- Almost all financial services apps have significant security flaws that could be exploited by bad actors, researcher Aite Group found in a study for cybersecurity firm Arxan. Ninety-seven percent of apps tested in the six-week study didn't show any protections from revealing their source code, per the study shared with Mobile Marketer.
- Ninety percent of the apps tested shared services with other apps on the device, leaving the data from a financial institution (FI) app vulnerable to other apps. Eighty-three percent of FI apps stored data insecurely, either outside of a sandbox and in the device's local file system, in external storage or copied to the clipboard, allowing other apps to access it.
- Eighty percent of apps had weak encryption algorithms or the incorrect implementation of a strong cipher, possibly letting adversaries decrypt sensitive data to its original form, where they're vulnerable to theft or manipulation. Aite Group studied apps from the Google Play Store that covered retail banking, credit cards, mobile payments, cryptocurrency, health savings accounts, retail brokerage, and health and auto insurance.
Mobile marketers, especially in the financial services business, should be aware of the many possible flaws in their apps. The Arxan-commissioned study reveals the great amount of sensitive data that can be potentially exposed to bad actors. Other common security flaws included insecure random-number generation, client-side injection of malicious code, private key exposure, and readable and writable permissions.

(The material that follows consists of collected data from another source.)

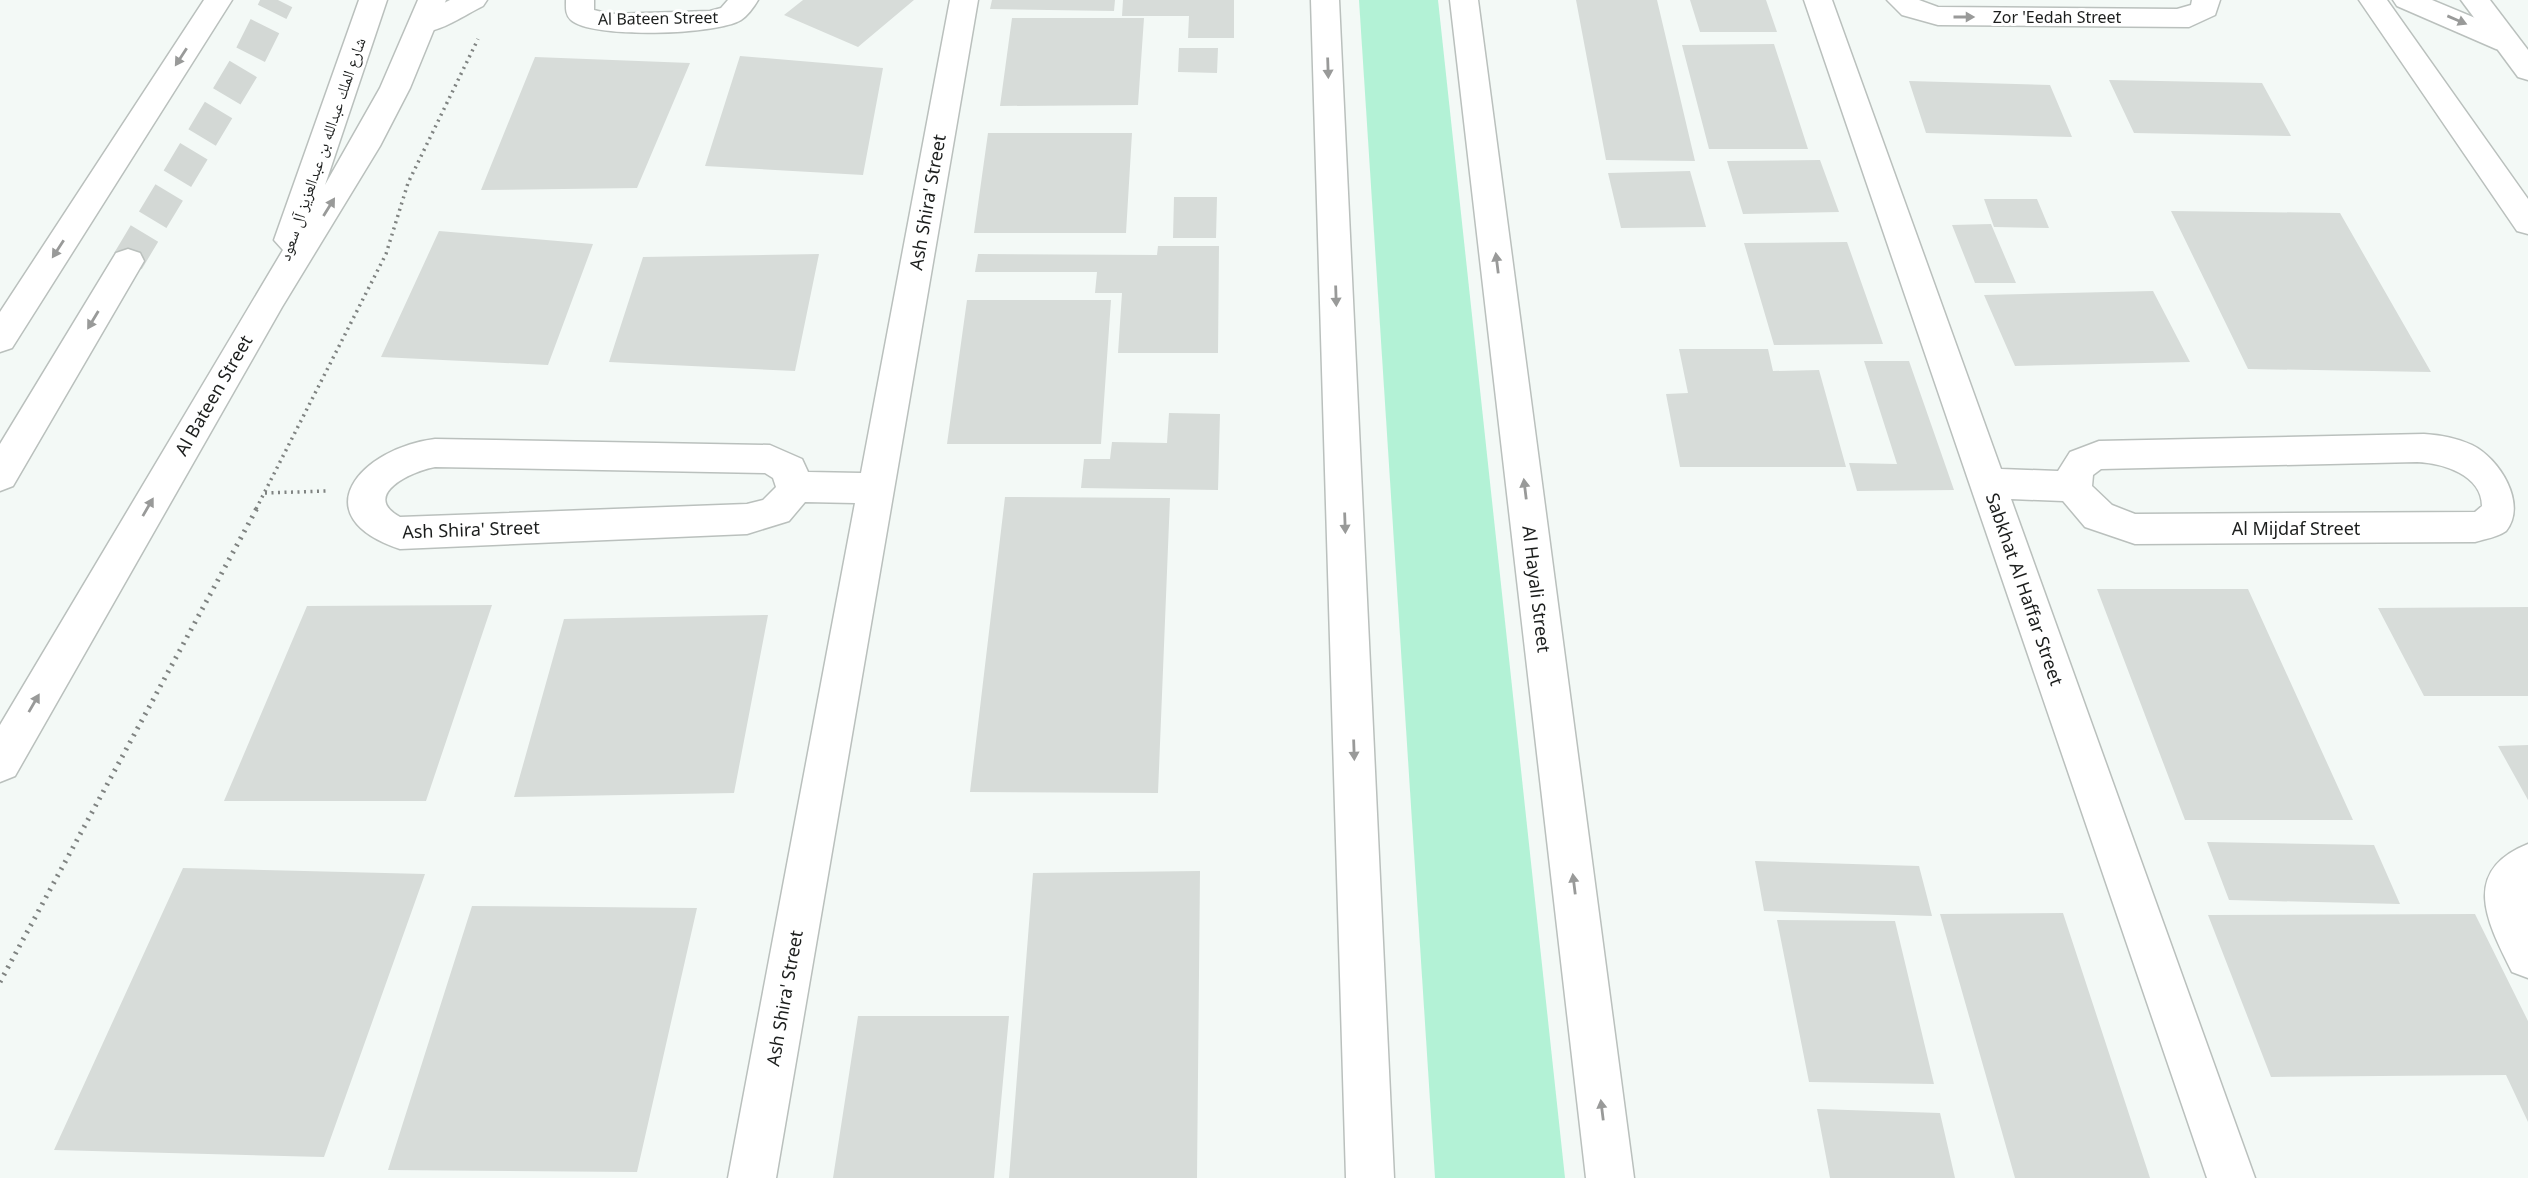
<svg xmlns="http://www.w3.org/2000/svg" width="2528" height="1178" font-family="'Noto Sans','Noto Naskh Arabic',sans-serif">
<rect width="100%" height="100%" fill="#f3f9f6"/>
<path fill="#b3f2d6" d="M1359 0H1438L1565 1178H1435Z"/>
<path fill="#d7dcd9" d="M803 0H914L858 47 784 15Z
M992 0H1115L1114 11 990 9Z
M1123 0H1234V38H1188L1189 16H1122Z
M1576 0H1657L1695 161 1606 160Z
M1690 0H1766L1777 32H1700Z
M1012 18H1144L1138 105 1000 106Z
M1774 44 1808 149H1709L1682 45Z
M1179 48H1218L1217 73 1178 72Z
M740 56 883 68 863 175 705 166Z
M535 57 690 63 637 188 481 190Z
M2109 80 2262 83 2291 136 2134 133Z
M1909 81 2050 85 2072 137 1926 133Z
M988 133H1132L1126 233H974Z
M1820 160 1839 212 1743 214 1727 161Z
M1690 171 1706 227 1621 228 1608 173Z
M1174 197H1217L1216 238H1173Z
M1984 199H2037L2049 228 1994 227Z
M2171 211 2340 213 2431 372 2248 369Z
M1991 224 2016 283H1975L1952 225Z
M439 231 593 244 548 365 381 357Z
M1847 242 1883 344 1774 345 1744 243Z
M1158 246H1219L1218 353H1118L1122 293H1095L1097 272H975L978 254 1157 255Z
M819 254 795 371 609 362 643 257Z
M2153 291 2190 362 2015 366 1984 295Z
M967 300H1111L1101 444H947Z
M1679 349H1768L1773 371 1819 370 1846 467H1680L1666 394 1688 393Z
M1864 361H1909L1954 490 1857 491 1849 463 1897 464Z
M1169 413 1220 414 1218 490 1081 488 1084 459H1110L1112 442 1167 443Z
M1005 497 1170 498 1158 793 970 792Z
M2097 589H2248L2353 820H2185Z
M492 605 426 801H224L307 606Z
M2528 607V696H2424L2378 608Z
M768 615 734 793 514 797 564 619Z
M2528 745V800L2498 746Z
M2207 842 2374 845 2400 904 2229 900Z
M1755 861 1919 866 1932 916 1764 911Z
M183 868 425 874 324 1157 54 1150Z
M1200 871 1197 1178H1009L1033 873Z
M472 906 697 908 637 1172 388 1170Z
M2063 913 2150 1178H2015L1940 914Z
M2475 914 2528 1021V1122L2506 1075 2271 1077 2208 915Z
M1777 920 1895 921 1934 1084 1809 1082Z
M858 1016H1009L994 1178H833Z
M1817 1109 1940 1113 1955 1178H1830Z"/>
<g fill="none" stroke-linecap="round" stroke-linejoin="round">
<path stroke="#d3d8d5" stroke-width="32" stroke-dasharray="32 16" stroke-linecap="butt" d="M128 261 245 66 278 0"/>
<g stroke="#bac0bd" stroke-width="3">
<path id="minor" d="M450 0H487L483 6C462 16 435 37 412 31L408 25 412 19Z
M566 0H594V10L610 14 710 11 721 8 728 0H758C754 7 747 16 741 20 717 35 591 39 571 20 565 14 566 8 566 0Z
M950 0H978L776 1178H728L855 503 805 502 789 521 747 534 400 549C301 516 361 448 435 439L770 445 802 459 808 472 861 473ZM435 467 765 473 773 478 776 487 763 500 747 504 400 517C360 495 412 471 435 467Z
M1311 0H1339L1394 1178H1346Z
M1450 0H1478L1634 1178H1586Z
M1804 0H1832L2001 469 2058 471 2070 452 2099 441 2424 434C2440 435 2457 438 2472 445 2499 458 2528 504 2506 531 2498 537 2485 539 2475 542L2135 544 2085 527 2063 501 2011 499 2255 1178H2207ZM2417 462C2443 463 2482 475 2482 506L2475 512 2135 514 2112 505 2092 486 2093 475 2101 469Z
M1887 0H1919L1938 7 2177 9 2191 5 2192 0H2220L2215 15 2189 27 1938 25 1902 15Z
M2359 0H2387L2528 199V234L2517 231Z
M2393 0H2432L2516 35 2520 42 2516 49 2506 51 2496 49 2397 6Z
M2528 844V978L2512 972C2487 922 2460 871 2528 844Z"/>
</g>
<g stroke="#bac0bd" stroke-width="3">
<path id="secondary" d="M204 0H232L12 348 0 352V312Z
M359 0H387L325 185 380 88 418 0H446L410 88 380 146 282 307 15 776 0 782V725L283 250 274 240Z
M128 249 140 253 144 261 13 486 0 491V444L116 253Z"/>
</g>
<g stroke="#bac0bd" stroke-width="3">
<path id="trunk" d="M2461 0H2490L2528 50V80L2518 77Z"/>
</g>
<path stroke="#7f8381" stroke-width="3.5" stroke-dasharray="2 4.5" stroke-linecap="butt" d="M265 493 327 491
M256 509 386 254 408 183 478 39"/>
<path stroke="#7f8381" stroke-width="5" stroke-dasharray="2 6" stroke-linecap="butt" d="M0 982 257 508"/>
<use href="#minor" fill="#fff" fill-rule="evenodd"/>
<use href="#secondary" fill="#fff" fill-rule="evenodd"/>
<use href="#trunk" fill="#fff" fill-rule="evenodd"/>
</g>
<defs><path id="oneway-solid" d="M-6-.8H1V-3.2L6.5 0L1 3.2V.8H-6Z" transform="scale(1.75)"/></defs>
<g fill="#999a99">
<use href="#oneway-solid" transform="translate(1964 17)"/>
<use href="#oneway-solid" transform="translate(2457 20) rotate(23)"/>
<use href="#oneway-solid" transform="translate(181 57) rotate(123)"/>
<use href="#oneway-solid" transform="translate(1328 68) rotate(88)"/>
<use href="#oneway-solid" transform="translate(329 207) rotate(-58)"/>
<use href="#oneway-solid" transform="translate(58 249) rotate(123)"/>
<use href="#oneway-solid" transform="translate(1497 263) rotate(-97)"/>
<use href="#oneway-solid" transform="translate(1336 296) rotate(88)"/>
<use href="#oneway-solid" transform="translate(93 320) rotate(121)"/>
<use href="#oneway-solid" transform="translate(1525 489) rotate(-97)"/>
<use href="#oneway-solid" transform="translate(148 507) rotate(-60)"/>
<use href="#oneway-solid" transform="translate(1345 523) rotate(88)"/>
<use href="#oneway-solid" transform="translate(34 703) rotate(-60)"/>
<use href="#oneway-solid" transform="translate(1354 750) rotate(88)"/>
<use href="#oneway-solid" transform="translate(1574 884) rotate(-97)"/>
<use href="#oneway-solid" transform="translate(1602 1110) rotate(-97)"/>
</g>
<g text-anchor="middle" dominant-baseline="central" stroke-width="6" stroke-linejoin="round" paint-order="stroke">
<g font-size="16" fill="#1c1e1d" stroke="#fff">
<text x="2057" y="17">Zor 'Eedah Street</text>
<text transform="translate(658 18) rotate(-1)">Al Bateen Street</text>
<text transform="translate(322 149) rotate(-71)">شارع الملك عبدالله بن عبدالعزيز آل سعود</text>
</g>
<g font-size="18" fill="#1c1e1d" stroke="#fff">
<text transform="translate(927 202) rotate(-80)">Ash Shira' Street</text>
<text transform="translate(213 395) rotate(-60)">Al Bateen Street</text>
<text x="2296" y="528">Al Mijdaf Street</text>
<text transform="translate(471 529) rotate(-2)">Ash Shira' Street</text>
<text transform="translate(1537 589) rotate(83)">Al Hayali Street</text>
<text transform="translate(2025 589) rotate(71)">Sabkhat Al Haffar Street</text>
<text transform="translate(784 998) rotate(-80)">Ash Shira' Street</text>
</g>
</g>
</svg>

One in three organizations experienced a data breach related to a mobile device, Verizon found in a separate survey of executives in charge of mobile procurement or management. Two-thirds (67%) of those organizations said they're less confident of their mobile security than their other IT assets. Google last month said the percentage of potentially harmful applications (PHAs) in the Google Play store grew to 0.04% in 2018 from 0.02% a year earlier, but the Arxan study looked at apps from major FIs that may generally be considered more secure.
Worries about mobile app security aren't likely to hinder the rapid growth of the mobile payments market, which is forecast to expand by about 33% a year to $457.4 billion in 2026, per IT Intelligence Markets. Apps that offer a range of goods and services with the tap of a smartphone screen will give consumers increasingly convenient shopping and banking experiences. But any app that handles sensitive financial data of customers must provide greater security assurances to draw a more loyal and trusting user base.
As Arxan found, a key vulnerability among FIs is an openness to decompiling, letting hackers peer inside an app's code to find its security flaws. That could lead to account takeovers, synthetic identity fraud, credit application fraud or identity theft, among other risks. The study points to how FIs are failing to write secure code and apply adequate app security technology, such as app shielding with code obfuscation, encryption and threat analytics, to their mobile apps.
Several mobile banking apps studied also hard-coded private certificates and API keys in their apps, making them vulnerable to bad actors. Hackers could exploit this security flaw by copying the private certificates to their computers and running free password-cracking programs against them. Hackers that successfully crack the private keys can decrypt all communication between the back-end servers and mobile devices. The API keys let hackers target an FI's servers and gain access to data in back-end databases, per the study.